"A thousand, if you will!"

"Thank you. Now, possibly an outsider may be able to give you a new point of view. Suppose you yield to Carolina's wishes, sell me the place, and thus give her the opportunity to carry out her dead father's plans. You thus provide her with a cherished life-work. You know the Lees. They are proud and grateful. To whom would her heart naturally turn? To an old married man like me, through her friendship for my daughter, or to a comparatively young man like yourself, in whose children she is as vitally interested as she must have been to heal your baby girl?"

Now Mr. Howard was deliberately playing upon the man's feelings, but he was not prepared for the change in Colonel Yancey's face.

"Did she do that?" he said, in a hoarse voice, "Did she do it?"

"Certainly she did. Who else?"

"They told me that Mrs. Goddard did it--Sister Sue told me."

"No, it is considered by the Christian Scientists--this new sect which you may have heard that Carolina has joined--that Gladys is her first case of healing. Carolina is Mrs. Goddard's pupil, and doubtless Mrs. Goddard helped her,--in the curious way they have, for I overheard Carolina telephoning Mrs. Goddard to treat her--Carolina--for fear, in your little daughter's case. I believe they heal by confidence in God's promises and the theory that mind controls matter. Wonderful, isn't it?"

"Wonderful, indeed, but the most wonderful part of it to me is that Miss Carolina was induced to render me this inestimable benefit when she--well, she used to hate me, to be quite frank. If you knew the rebuffs I have taken at her hands!"

"Well, that is one of the results of this new religion of hers. It is founded on love, and they are obliged to live it, or they fail to receive any benefits. It is a self-acting religion, and is its own detective.
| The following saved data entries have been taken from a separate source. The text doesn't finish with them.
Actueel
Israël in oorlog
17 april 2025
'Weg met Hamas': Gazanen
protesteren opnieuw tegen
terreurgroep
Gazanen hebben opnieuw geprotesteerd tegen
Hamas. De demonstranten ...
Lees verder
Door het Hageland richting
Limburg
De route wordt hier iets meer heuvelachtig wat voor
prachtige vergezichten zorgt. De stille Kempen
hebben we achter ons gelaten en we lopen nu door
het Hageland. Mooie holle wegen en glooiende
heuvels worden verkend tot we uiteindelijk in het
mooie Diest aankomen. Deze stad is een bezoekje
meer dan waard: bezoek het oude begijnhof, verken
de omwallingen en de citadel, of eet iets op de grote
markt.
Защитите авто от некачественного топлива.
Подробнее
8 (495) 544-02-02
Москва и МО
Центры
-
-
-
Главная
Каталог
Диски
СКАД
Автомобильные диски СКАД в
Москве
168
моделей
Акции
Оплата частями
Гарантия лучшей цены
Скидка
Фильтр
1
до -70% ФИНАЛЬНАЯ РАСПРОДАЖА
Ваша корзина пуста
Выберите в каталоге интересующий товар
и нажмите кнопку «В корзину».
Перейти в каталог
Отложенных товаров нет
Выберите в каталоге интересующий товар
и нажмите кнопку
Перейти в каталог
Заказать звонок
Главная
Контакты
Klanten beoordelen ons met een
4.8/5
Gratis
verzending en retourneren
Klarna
They regard hatred, for example, as a disease, and naturally Carolina could not, in their code, be healed herself or heal others as long as she hated you. Thus, in healing your little girl, she was working out her own salvation."
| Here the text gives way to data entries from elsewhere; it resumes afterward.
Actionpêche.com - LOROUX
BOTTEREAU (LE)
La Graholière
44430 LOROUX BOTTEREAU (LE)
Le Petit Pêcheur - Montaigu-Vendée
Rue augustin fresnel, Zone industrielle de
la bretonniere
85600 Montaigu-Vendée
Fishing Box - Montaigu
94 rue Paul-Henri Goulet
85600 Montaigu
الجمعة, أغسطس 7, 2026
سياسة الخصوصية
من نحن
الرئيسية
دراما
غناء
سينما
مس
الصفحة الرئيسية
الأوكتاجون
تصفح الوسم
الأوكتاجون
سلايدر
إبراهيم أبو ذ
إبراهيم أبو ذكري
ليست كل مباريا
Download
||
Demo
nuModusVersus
"Mr. Howard," said Colonel Yancey, with his face working painfully, "you don't know what it is to have a crippled child. You don't know the agony I have endured, looking at her beautifully formed little body and into her dear face, with its intelligent eyes, broad brow, and sweet mouth, and then realizing that all her life she must be helpless, unable to walk or even to stand, a burden to herself and others. Her feet, as perhaps you know, were perfect in shape and form. They were simply turned inward. I have gone through Gethsemane itself wondering when her tender little heart would learn its first taste of bitterness against the parents who brought her into the world to suffer so. And then to have all this load of grief lifted, to see my baby walk about and play with her little sister, and frolic as other children do, and suddenly to learn that I owe it to the woman who is my all in life--I assure you, sir, it is almost more than my heart can bear. Take Guildford on your own terms, sir! It is a small return!"